-- GOAL OF THE EXERCISE --
Find every line in the data that contains the word "Туркменистане" and copy each one out in full.

-- MATERIALS PROVIDED --

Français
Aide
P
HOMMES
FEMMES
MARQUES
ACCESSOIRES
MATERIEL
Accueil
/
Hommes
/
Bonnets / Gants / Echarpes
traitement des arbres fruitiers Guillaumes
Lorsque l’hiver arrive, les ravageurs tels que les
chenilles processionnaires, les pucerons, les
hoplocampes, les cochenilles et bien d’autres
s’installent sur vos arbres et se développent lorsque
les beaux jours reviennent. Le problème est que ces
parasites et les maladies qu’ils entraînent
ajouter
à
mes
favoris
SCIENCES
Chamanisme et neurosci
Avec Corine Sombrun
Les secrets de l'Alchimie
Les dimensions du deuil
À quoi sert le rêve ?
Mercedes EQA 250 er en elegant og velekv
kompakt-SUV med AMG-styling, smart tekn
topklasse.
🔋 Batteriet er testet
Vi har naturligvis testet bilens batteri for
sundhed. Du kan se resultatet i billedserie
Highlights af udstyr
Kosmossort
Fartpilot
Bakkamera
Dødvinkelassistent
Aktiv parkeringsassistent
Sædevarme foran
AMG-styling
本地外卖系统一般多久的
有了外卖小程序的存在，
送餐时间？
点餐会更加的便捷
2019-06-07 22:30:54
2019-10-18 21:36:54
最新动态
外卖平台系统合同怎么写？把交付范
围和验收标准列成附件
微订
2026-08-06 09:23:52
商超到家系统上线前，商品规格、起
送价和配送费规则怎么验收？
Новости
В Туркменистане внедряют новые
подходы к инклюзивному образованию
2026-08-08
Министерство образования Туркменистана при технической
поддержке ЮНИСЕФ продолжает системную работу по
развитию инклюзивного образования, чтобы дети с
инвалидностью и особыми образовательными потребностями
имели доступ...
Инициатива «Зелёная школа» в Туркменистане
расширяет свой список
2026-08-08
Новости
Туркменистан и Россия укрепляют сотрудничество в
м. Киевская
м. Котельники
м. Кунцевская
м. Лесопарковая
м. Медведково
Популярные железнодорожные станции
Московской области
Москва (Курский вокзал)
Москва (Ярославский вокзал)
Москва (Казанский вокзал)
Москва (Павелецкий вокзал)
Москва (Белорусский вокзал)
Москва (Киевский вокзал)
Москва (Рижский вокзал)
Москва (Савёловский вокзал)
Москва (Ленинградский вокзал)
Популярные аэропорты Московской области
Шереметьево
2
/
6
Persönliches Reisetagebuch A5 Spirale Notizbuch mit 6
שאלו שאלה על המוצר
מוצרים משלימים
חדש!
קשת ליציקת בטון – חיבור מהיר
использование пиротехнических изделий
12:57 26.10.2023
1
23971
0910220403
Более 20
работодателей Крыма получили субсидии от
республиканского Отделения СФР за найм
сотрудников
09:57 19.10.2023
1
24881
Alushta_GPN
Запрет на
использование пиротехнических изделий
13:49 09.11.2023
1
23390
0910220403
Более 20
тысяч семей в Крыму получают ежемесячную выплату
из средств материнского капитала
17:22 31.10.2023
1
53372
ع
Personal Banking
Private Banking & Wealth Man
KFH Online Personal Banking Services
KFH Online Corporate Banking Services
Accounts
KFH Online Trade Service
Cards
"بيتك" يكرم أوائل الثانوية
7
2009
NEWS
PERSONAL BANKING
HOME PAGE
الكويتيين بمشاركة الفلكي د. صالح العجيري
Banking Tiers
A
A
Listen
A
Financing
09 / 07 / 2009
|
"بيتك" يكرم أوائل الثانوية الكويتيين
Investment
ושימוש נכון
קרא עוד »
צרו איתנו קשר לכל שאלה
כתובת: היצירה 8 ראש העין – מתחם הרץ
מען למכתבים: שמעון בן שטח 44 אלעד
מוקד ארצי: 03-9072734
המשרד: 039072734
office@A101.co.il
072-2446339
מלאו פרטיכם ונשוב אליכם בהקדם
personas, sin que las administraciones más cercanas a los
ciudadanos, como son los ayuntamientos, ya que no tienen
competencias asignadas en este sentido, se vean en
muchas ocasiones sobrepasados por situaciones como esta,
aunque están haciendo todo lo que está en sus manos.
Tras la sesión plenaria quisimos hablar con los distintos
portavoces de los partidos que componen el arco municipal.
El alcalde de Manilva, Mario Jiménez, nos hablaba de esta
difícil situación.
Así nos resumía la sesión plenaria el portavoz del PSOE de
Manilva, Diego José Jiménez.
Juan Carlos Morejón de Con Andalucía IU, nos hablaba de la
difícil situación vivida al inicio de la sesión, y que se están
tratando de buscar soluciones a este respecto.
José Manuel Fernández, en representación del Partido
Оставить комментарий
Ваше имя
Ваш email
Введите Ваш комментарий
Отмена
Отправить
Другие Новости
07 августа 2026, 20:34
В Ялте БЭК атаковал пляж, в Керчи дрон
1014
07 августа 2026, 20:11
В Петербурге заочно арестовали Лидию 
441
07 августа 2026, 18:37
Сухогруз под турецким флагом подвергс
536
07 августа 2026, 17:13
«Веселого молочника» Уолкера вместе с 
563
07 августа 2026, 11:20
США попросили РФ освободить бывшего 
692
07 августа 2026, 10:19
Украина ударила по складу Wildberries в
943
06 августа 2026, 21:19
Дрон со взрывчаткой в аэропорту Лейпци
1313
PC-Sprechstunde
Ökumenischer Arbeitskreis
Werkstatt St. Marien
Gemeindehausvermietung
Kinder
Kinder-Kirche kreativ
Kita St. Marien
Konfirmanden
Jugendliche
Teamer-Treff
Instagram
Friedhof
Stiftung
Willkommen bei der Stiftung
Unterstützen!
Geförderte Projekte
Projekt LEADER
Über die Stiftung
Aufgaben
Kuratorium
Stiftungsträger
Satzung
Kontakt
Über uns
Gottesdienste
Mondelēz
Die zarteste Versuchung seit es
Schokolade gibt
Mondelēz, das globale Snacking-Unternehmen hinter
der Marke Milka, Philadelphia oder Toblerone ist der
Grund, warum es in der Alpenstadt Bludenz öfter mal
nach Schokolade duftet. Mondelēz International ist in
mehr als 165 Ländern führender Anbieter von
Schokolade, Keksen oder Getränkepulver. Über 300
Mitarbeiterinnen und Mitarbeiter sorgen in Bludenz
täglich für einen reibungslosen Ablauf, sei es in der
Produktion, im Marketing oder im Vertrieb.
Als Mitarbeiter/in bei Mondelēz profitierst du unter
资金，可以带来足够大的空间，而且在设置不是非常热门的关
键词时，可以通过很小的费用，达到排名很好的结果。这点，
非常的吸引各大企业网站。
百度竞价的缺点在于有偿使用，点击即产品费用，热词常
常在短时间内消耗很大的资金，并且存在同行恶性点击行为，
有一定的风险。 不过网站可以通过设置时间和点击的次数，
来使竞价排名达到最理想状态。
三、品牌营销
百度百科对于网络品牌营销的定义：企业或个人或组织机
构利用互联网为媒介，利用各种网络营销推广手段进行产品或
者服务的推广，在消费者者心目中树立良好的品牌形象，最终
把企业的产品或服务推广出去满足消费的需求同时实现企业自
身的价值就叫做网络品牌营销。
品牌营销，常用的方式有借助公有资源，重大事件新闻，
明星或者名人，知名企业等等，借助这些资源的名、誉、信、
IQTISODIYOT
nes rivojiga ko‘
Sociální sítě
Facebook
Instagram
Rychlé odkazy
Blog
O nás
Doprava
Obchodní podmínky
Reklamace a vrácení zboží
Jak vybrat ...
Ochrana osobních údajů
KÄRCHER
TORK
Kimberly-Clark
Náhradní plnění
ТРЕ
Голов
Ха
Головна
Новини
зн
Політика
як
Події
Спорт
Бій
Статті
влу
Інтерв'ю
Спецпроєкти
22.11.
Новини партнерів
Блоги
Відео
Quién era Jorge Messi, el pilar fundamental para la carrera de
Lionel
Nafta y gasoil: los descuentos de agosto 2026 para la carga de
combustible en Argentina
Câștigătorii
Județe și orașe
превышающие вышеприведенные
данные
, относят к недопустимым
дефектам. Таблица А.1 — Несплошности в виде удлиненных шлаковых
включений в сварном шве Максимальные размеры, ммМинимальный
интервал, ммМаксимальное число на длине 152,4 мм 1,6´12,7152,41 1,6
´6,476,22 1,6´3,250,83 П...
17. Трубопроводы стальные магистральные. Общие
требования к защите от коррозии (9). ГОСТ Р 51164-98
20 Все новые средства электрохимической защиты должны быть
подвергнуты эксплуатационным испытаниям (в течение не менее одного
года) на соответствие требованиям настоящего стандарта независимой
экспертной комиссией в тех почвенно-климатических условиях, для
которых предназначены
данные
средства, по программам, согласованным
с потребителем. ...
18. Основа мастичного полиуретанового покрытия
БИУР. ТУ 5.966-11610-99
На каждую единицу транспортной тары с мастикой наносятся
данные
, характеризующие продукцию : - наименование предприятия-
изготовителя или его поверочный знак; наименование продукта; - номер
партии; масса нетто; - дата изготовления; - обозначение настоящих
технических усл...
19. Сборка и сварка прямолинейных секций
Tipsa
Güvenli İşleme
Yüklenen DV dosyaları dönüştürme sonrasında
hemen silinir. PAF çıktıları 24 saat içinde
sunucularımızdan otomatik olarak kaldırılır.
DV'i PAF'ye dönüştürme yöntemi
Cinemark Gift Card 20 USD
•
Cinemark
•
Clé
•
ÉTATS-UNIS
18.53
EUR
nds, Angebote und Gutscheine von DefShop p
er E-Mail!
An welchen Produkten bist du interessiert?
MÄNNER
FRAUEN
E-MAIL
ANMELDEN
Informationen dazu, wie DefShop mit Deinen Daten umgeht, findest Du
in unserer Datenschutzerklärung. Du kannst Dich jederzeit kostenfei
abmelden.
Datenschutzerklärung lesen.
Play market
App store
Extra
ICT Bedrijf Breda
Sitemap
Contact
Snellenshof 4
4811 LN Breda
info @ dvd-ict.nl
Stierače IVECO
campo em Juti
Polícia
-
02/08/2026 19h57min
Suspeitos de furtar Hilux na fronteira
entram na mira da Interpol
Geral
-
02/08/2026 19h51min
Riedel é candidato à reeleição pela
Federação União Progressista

-- RESPONSE TO THE EXERCISE --
В Туркменистане внедряют новые
Инициатива «Зелёная школа» в Туркменистане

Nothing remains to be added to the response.